KAIROS: Building Cost-Efficient Machine Learning Inference Systems with Heterogeneous Cloud Resources
This addresses the challenge for businesses deploying ML inference services to balance cost and performance, representing an incremental improvement with novel techniques for a known bottleneck.
The paper tackles the problem of optimizing cost and performance for online machine learning inference in cloud systems by introducing KAIROS, a runtime framework that maximizes query throughput under QoS and budget constraints, achieving up to 2x higher throughput than homogeneous solutions and outperforming state-of-the-art schemes by up to 70%.
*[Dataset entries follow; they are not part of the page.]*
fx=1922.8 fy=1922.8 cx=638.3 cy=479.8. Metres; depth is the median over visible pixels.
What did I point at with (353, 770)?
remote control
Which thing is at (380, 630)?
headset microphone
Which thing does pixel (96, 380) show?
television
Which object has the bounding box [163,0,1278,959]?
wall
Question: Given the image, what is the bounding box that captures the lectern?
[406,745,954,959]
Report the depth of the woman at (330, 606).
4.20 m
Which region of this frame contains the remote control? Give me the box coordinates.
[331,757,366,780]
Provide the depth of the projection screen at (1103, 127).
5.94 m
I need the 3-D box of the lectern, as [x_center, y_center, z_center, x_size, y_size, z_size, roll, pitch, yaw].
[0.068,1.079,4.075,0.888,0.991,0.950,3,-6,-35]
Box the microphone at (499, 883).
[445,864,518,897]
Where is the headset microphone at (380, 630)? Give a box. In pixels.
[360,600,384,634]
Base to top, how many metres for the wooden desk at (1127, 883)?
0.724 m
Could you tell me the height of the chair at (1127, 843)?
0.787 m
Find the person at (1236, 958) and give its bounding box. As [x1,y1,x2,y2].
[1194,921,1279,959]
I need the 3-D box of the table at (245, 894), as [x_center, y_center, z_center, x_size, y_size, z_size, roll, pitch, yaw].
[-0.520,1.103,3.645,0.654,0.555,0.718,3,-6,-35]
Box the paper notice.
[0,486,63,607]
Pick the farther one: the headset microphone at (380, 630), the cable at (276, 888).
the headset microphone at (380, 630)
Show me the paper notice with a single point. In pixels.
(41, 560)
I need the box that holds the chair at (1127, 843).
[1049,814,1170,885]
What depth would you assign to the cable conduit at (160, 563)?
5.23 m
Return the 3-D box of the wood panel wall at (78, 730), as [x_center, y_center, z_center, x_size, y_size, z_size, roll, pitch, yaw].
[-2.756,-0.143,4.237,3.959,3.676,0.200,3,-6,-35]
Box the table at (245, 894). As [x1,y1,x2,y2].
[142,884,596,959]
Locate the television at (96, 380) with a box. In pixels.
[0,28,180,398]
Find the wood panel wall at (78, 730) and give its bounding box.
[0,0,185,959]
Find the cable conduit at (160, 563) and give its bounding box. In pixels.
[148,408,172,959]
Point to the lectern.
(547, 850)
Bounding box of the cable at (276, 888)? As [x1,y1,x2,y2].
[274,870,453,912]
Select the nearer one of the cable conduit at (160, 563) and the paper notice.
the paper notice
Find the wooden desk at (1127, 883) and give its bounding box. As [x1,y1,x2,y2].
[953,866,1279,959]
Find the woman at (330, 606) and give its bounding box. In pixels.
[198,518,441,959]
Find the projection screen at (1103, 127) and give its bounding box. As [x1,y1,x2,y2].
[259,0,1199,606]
Online inference is becoming a key service product for many businesses, deployed in cloud platforms to meet customer demands. Despite their revenue-generation capability, these services need to operate under tight Quality-of-Service (QoS) and cost budget constraints. This paper introduces KAIROS, a novel runtime framework that maximizes the query throughput while meeting QoS target and a cost budget. KAIROS designs and implements novel techniques to build a pool of heterogeneous compute hardware without online exploration overhead, and distribute inference queries optimally at runtime. Our evaluation using industry-grade deep learning (DL) models shows that KAIROS yields up to 2X the throughput of an optimal homogeneous solution, and outperforms state-of-the-art schemes by up to 70%, despite advantageous implementations of the competing schemes to ignore their exploration overhead.